El-Maarouf

Un nouveau directeur pour relever les défis

Ibrahim Abdourazak (Razida), ancien directeur des ressources humaines à Comores-Télécom, vient d’être nommé à la direction générale du Centre hospitalier national El-Maarouf de Moroni. Si cette nomination était très attendue dans le principal établissement hospitalier du pays, il n’en demeure pas moins que son annonce a suscité diverses réactions dans les milieux médicaux et paramédicaux. Il n’y a que dans les milieux syndicaux seulement où l’on semble apprécier positivement cette arrivée de Razida.

Ancienne secrétaire générale du Syndicat des agents de santé (Synas), Ramlate Hassane a déclaré n’avoir ‘‘pas pris encore connaissance officiellement de cette nomination’’. Elle aura la gentillesse de nous recommander son successeur à la direction du Synas, Mahamoud Ibrahim, laborantin à El-Maarouf.

‘‘Nous avions eu assez d’un comité provisoire pour diriger l’établissement’’, a dit d’emblée celui-ci avant de poursuivre dans la foulée : ‘‘nous voulions un directeur, voilà qu’il vient d’être nommé’’. De l’avis de Mahamoud Abdallah, les choses doivent entrer, désormais, dans l’ordre avec un homme comme lui. ‘‘Je sais que ce n’est pas un administrateur mais c’est un homme de fermeté’’, avant de se dire convaincu qu’il existe de meilleurs chances pour que la feuille de route des états généraux de l’hôpital soit mise en chantier. ‘‘Du seul fait qu’il y a un directeur de l’hôpital, je suis convaincu que les choses marcheront mieux qu’avec le comité directoire’’.
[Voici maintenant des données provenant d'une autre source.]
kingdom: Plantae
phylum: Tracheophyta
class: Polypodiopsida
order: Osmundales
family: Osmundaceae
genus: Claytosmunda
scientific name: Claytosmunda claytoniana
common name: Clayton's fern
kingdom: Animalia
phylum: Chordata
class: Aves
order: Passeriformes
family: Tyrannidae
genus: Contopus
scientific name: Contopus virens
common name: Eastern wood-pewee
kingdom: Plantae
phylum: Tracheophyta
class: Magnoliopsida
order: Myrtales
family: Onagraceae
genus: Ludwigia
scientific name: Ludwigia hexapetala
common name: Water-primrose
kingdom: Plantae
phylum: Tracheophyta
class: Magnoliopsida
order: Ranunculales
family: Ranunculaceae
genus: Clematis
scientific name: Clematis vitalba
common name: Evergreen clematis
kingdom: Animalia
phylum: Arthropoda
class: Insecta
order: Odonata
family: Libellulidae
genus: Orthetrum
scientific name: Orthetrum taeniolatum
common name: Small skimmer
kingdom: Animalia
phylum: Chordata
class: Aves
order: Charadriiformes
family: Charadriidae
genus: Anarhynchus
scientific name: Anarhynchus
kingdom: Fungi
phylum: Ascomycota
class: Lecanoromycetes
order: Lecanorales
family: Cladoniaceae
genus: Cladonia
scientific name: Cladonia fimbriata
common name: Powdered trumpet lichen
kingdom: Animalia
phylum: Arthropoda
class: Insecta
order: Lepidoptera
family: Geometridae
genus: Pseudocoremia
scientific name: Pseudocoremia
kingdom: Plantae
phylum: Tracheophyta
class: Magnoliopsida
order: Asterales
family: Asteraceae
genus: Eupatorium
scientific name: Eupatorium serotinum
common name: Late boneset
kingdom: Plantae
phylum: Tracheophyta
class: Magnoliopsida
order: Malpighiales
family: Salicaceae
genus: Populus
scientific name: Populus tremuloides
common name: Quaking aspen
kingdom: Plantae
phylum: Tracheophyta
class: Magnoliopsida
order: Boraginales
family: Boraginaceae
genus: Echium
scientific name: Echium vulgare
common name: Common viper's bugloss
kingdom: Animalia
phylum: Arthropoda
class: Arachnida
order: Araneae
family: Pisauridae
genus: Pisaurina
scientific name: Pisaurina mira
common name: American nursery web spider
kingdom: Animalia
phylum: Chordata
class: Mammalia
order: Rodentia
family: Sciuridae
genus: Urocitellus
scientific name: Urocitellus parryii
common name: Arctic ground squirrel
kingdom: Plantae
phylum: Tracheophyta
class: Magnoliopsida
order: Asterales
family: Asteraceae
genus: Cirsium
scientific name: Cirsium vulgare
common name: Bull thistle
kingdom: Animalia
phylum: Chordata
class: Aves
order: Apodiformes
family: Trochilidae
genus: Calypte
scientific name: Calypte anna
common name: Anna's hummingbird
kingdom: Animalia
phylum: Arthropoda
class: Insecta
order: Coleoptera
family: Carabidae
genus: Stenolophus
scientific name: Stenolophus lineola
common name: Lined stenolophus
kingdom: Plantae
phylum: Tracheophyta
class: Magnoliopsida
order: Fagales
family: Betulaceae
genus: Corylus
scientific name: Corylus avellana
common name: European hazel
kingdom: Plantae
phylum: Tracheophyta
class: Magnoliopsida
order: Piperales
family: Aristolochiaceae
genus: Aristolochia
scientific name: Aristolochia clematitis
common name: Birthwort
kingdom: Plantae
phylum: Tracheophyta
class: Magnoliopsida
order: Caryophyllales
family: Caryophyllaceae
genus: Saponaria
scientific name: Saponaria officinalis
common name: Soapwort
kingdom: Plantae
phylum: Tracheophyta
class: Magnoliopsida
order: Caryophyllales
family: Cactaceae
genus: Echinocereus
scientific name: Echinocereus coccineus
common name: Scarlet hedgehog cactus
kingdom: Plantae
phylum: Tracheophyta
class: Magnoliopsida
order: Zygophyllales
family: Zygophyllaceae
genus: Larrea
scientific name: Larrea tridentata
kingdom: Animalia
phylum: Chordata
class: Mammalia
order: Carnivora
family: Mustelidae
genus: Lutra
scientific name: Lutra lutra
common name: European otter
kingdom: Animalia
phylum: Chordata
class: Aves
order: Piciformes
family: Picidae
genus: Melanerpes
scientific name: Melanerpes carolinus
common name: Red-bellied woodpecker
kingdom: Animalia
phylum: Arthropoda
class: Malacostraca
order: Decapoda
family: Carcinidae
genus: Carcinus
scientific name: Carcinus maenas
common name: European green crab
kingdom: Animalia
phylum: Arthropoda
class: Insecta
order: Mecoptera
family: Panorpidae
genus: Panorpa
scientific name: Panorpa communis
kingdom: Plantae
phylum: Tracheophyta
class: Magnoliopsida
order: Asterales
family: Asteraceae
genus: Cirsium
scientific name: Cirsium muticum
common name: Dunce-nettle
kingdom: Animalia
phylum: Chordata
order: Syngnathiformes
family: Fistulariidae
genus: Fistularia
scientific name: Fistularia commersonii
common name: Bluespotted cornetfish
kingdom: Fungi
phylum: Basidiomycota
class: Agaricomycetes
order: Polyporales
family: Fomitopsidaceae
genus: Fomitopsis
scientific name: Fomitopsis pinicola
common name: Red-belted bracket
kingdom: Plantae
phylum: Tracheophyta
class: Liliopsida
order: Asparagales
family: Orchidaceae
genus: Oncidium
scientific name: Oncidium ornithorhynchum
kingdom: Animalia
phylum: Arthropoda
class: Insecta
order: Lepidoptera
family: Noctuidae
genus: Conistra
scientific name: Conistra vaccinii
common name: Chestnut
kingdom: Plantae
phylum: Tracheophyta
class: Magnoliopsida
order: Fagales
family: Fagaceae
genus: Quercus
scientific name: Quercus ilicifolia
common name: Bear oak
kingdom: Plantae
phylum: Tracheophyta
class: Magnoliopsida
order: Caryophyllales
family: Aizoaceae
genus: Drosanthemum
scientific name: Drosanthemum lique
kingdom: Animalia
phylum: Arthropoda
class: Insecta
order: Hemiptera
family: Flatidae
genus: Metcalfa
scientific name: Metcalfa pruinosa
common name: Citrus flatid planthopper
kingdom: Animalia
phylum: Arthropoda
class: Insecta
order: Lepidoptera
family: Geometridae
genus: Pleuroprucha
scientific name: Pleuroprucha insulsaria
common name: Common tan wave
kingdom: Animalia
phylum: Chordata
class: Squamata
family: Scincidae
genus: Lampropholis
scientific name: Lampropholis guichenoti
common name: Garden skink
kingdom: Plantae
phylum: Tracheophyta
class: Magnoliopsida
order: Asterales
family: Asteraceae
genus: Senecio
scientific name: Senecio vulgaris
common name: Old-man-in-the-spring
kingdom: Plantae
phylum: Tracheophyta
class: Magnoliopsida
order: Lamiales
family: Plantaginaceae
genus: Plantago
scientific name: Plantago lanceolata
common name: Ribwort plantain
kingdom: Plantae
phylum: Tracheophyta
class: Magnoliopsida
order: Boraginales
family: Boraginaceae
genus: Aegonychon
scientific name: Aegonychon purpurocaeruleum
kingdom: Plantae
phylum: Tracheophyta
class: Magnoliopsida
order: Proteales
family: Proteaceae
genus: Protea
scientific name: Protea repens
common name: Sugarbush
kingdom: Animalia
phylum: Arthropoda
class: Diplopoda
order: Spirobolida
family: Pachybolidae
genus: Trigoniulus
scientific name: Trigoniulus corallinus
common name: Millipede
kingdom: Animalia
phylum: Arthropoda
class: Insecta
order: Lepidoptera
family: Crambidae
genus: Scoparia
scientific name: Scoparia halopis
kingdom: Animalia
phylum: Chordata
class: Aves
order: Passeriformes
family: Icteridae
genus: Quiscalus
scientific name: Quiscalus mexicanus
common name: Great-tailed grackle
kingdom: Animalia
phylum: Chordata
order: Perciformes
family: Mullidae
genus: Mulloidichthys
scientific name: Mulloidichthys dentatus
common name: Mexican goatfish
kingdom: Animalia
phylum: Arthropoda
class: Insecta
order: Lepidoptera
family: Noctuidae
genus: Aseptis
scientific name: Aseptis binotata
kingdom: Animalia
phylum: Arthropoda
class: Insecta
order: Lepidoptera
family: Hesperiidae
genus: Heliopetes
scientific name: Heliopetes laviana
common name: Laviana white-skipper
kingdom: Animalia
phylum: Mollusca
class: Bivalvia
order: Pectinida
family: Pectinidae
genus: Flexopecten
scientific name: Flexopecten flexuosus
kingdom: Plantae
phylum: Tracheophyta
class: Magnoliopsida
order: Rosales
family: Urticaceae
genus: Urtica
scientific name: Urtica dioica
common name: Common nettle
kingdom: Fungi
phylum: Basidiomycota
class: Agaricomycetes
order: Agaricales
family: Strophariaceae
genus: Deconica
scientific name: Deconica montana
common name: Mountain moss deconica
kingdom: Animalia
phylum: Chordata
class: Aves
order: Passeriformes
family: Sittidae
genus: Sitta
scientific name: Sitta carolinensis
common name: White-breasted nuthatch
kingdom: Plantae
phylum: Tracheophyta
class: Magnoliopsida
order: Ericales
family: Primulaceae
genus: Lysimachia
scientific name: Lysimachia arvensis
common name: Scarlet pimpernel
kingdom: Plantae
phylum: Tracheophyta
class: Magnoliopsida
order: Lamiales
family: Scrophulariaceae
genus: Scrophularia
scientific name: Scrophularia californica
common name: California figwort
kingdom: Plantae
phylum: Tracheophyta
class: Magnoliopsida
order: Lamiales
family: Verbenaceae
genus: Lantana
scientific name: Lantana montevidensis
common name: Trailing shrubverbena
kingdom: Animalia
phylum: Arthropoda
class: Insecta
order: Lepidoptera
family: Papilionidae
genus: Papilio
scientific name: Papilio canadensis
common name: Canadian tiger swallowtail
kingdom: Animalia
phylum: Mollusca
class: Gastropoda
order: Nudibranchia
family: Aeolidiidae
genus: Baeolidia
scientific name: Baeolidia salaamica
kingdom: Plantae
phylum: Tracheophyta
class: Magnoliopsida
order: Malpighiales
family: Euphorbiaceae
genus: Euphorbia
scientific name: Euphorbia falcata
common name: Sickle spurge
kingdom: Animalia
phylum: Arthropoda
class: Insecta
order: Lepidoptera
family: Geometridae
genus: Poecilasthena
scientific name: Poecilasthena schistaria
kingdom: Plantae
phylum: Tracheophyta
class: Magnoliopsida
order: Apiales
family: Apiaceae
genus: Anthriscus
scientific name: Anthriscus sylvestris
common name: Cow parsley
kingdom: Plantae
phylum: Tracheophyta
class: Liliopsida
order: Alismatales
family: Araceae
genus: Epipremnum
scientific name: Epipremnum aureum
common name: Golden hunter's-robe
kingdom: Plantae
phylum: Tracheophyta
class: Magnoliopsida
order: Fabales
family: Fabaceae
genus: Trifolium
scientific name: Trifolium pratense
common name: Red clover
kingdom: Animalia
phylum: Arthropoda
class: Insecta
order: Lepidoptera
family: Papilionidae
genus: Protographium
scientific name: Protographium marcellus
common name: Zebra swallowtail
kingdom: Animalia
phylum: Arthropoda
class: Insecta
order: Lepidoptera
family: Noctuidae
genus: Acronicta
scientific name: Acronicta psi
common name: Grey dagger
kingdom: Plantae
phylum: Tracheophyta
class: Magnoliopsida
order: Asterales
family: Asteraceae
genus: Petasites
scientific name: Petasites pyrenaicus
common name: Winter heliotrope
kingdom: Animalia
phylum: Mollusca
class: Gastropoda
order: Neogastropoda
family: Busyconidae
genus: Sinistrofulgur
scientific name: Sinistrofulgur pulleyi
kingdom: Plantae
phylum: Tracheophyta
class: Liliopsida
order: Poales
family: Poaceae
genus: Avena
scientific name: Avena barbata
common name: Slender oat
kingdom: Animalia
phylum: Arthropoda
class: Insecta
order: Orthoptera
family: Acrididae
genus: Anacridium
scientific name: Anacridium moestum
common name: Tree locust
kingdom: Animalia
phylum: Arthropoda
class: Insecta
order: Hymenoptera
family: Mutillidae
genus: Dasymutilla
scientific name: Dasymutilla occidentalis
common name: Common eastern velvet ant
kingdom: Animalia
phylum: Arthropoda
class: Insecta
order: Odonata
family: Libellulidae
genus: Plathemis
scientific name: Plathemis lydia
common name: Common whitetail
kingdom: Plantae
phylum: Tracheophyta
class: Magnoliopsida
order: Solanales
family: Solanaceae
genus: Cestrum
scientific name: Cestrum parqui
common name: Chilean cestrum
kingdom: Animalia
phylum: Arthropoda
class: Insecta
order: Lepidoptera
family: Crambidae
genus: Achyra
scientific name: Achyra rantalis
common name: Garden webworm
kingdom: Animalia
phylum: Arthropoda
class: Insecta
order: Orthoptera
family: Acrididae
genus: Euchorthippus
Le leader du Synas reconnaît que le nouveau directeur du Chn de Moroni n’est pas un homme du milieu, ce n’est pas un administrateur mais qu’il ‘‘saura, malgré tout, prendre à bras-le-corps les problèmes de l’hôpital. Je lui fais confiance’’. Après tout, ‘‘nous avons eu, ici, des administrateurs, des médecins, et pourtant les choses n’étaient guère meilleures. Maintenant, attendons de juger sur les actes. Mais, je sais d’emblée que l’homme est compétent’’.

Quant à Djabir Kassim, infirmier au service Réanimation de l’hôpital, il ne voit pas les choses avec les mêmes lunettes. ‘‘Il fallait qu’il y ait un directeur à l’hôpital. Nous attendions cela, nous le voulions, en tout cas. C’était primordial’’, a-t-il dit. M. Kassim estime que la situation de l’hôpital El-Maarouf, aujourd’hui, est si ‘‘préoccupante qu’il fallait voir l’homme qu’il faut au regard de ces difficultés. J’ai beaucoup de respect pour le nouveau directeur mais je doute fort qu’il soit à la hauteur de la tâche’’. De l’avis de cet infirmier, El-Maarouf a besoin, aujourd’hui, d’un administrateur assez pugnace qui saura traduire en actes les actes pris par les récents états généraux. ‘‘L’administration d’El-Maarouf n’est pas pareille à celle de la Ma-Mwe ou de Comores-Télécom, je suis déçu. On est encore loin du recours systématique aux compétences dont on nous a toujours parlé’’, a dit, presque amer, l’infirmier.

Déclarant ne rien connaître du nouveau directeur, le docteur Assad Saïd Omar, chirurgien à El-Maarouf, semble tomber des nues. ‘‘C’est le mal du pays. On ne nomme pas la personne qui connaît mais plutôt la personne qu’on connaît’’, dira le médecin qui se demande ‘‘si l’hôpital El-Maarouf a trouvé la personne qu’il faut face aux défis posés par les états généraux’’.